Start of Text segment
When your job is submitted a slurm.stats file is created and named to include the job id, e.g. slurm-55260.stats.
Once your job begins to run a slurm.out file is also created (e.g. slurm-55260.out), which contains the standard out (stdout) and standard error (stderr) outputs that would have been shown had you run the command(s) directly in a terminal shell.
Info
- These two output files are created in the directory from which you submitted the job.
- slurm-55260.out is a plain text file (i.e. not an executable). To view its contents you can, for example, run: cat slurm-55260.out
  To view this output in realtime (i.e. when your job is running), execute: tail -f slurm-55260.out
- If your job completes successfully, you will not get a notification in the terminal, but you can choose to receive email notifications by configuring the header at the start of your job script.
End of Text segment
*Job 1*:
Answer these questions from the Slurm job output text:
(a) In which directory are the two output files created?
(b) What command views the output in real time while a job runs?
(c) How can you arrange to get email notifications?
*Job 2*: Transcribe the part of the records that opens with their first line and closes with the line containing "Using Voxel global illumination", with both ends included.
The records below have no connection to the Slurm job output text.
Start of Data
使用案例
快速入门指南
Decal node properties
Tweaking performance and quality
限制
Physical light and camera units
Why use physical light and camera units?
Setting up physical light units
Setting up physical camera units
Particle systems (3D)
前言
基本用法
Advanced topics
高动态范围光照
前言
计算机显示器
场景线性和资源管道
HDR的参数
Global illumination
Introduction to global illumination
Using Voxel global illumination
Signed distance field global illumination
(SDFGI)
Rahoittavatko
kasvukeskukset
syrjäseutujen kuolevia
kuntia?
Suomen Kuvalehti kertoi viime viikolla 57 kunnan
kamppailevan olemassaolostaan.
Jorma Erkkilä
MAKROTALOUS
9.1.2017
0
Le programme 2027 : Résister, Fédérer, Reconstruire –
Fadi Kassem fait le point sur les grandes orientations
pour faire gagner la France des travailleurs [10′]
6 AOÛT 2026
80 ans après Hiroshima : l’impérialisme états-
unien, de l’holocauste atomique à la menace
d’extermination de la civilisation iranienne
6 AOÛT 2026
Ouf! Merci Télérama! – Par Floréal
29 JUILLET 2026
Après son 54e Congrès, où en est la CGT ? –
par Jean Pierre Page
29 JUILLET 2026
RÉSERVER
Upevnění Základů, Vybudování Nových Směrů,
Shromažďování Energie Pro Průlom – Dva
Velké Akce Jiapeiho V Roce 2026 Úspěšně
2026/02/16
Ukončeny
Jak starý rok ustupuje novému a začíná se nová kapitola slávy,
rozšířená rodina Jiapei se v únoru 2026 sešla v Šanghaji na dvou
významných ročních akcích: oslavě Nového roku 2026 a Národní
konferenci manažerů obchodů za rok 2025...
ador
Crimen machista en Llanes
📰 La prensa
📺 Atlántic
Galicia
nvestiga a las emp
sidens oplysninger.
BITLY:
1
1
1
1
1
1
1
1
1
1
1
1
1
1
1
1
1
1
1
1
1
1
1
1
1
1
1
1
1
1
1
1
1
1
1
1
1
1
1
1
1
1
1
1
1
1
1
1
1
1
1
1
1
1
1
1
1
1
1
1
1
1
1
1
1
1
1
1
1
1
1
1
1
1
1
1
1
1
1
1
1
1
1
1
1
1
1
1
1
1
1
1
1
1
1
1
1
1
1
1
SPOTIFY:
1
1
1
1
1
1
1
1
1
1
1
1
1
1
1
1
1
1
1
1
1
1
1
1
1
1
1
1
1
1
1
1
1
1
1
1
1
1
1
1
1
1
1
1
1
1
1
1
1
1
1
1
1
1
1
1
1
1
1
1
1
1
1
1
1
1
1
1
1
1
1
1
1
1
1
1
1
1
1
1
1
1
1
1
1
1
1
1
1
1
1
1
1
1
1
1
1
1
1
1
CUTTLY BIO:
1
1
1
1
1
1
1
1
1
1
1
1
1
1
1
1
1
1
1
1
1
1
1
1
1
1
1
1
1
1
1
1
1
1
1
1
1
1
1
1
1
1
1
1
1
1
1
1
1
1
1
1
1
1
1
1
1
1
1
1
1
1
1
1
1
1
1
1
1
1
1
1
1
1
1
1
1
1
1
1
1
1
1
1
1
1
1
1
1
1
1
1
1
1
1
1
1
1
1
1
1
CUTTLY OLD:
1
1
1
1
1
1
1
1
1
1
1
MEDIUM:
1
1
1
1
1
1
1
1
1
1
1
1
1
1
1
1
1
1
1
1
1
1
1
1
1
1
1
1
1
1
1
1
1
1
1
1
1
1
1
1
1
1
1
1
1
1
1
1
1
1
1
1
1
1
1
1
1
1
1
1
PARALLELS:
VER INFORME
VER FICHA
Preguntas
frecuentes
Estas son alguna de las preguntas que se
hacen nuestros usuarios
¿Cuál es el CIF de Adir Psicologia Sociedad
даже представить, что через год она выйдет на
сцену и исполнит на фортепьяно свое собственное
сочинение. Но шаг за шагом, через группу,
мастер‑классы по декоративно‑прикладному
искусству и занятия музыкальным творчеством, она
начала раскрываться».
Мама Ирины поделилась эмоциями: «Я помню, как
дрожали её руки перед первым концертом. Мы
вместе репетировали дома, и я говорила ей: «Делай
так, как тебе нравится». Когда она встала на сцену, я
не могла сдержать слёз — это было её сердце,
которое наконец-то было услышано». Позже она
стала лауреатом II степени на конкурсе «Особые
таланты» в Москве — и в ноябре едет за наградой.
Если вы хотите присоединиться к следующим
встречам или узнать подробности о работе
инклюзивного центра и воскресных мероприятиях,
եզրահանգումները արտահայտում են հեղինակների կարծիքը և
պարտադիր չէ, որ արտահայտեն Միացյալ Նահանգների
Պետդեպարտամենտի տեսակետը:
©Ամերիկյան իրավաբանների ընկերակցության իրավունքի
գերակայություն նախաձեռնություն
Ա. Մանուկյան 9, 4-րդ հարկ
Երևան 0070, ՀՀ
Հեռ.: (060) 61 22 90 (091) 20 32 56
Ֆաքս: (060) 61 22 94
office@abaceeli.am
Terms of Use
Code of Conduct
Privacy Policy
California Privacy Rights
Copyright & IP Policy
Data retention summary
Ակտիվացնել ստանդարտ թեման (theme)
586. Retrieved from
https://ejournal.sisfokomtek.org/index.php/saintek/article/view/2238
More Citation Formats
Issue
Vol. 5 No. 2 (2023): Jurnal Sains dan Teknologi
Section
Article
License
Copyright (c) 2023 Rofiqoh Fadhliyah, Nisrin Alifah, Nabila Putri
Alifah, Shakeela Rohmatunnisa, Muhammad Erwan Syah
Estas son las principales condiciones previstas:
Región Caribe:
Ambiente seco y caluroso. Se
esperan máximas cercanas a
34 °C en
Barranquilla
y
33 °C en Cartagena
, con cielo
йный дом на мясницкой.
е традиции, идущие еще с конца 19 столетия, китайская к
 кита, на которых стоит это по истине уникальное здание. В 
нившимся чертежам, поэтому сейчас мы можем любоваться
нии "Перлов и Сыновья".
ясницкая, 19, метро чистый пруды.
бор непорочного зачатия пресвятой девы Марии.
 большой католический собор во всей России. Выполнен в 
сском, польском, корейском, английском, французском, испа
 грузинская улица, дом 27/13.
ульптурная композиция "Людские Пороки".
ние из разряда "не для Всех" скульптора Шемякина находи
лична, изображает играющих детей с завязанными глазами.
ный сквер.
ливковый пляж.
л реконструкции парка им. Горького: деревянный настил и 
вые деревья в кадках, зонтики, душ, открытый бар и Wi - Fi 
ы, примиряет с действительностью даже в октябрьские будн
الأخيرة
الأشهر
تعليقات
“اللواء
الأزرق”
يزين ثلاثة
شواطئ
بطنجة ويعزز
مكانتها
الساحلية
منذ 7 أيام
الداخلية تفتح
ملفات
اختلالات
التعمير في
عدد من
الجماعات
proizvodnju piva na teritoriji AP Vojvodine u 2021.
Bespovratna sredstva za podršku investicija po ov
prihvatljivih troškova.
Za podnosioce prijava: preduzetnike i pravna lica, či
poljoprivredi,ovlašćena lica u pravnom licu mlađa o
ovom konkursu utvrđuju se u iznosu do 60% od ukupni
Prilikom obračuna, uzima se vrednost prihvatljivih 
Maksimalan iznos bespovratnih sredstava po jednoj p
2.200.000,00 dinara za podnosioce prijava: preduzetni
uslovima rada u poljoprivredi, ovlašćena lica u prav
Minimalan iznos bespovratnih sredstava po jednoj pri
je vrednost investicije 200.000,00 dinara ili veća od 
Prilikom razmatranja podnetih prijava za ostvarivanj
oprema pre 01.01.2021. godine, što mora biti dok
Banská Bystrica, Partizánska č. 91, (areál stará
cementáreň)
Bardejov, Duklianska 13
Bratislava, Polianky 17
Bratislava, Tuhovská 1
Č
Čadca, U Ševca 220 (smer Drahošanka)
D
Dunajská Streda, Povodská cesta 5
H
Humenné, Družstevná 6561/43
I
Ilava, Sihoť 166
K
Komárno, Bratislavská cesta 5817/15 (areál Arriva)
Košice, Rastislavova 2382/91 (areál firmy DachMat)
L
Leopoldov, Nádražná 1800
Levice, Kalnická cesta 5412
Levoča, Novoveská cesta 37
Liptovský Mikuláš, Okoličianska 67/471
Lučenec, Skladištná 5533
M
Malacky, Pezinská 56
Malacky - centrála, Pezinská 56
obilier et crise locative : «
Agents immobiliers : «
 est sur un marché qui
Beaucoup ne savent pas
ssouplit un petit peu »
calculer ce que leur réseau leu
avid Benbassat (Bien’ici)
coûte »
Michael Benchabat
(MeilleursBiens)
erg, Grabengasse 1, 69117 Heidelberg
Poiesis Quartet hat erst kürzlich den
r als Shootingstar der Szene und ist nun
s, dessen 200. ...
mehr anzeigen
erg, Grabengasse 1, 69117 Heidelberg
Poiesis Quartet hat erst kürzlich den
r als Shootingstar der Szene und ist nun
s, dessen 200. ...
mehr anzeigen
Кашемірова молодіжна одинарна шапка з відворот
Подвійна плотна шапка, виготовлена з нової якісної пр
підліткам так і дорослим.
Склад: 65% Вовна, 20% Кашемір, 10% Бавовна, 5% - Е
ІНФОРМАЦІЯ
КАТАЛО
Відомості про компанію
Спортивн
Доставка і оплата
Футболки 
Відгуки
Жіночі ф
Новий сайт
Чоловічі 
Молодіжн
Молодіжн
End of Data
*Written answer 1*:
(a) The directory from which the job was submitted.
(b) tail -f slurm-55260.out
(c) By configuring the header at the start of the job script.

*Written answer 2*:
使用案例
快速入门指南
Decal node properties
Tweaking performance and quality
限制
Physical light and camera units
Why use physical light and camera units?
Setting up physical light units
Setting up physical camera units
Particle systems (3D)
前言
基本用法
Advanced topics
高动态范围光照
前言
计算机显示器
场景线性和资源管道
HDR的参数
Global illumination
Introduction to global illumination
Using Voxel global illumination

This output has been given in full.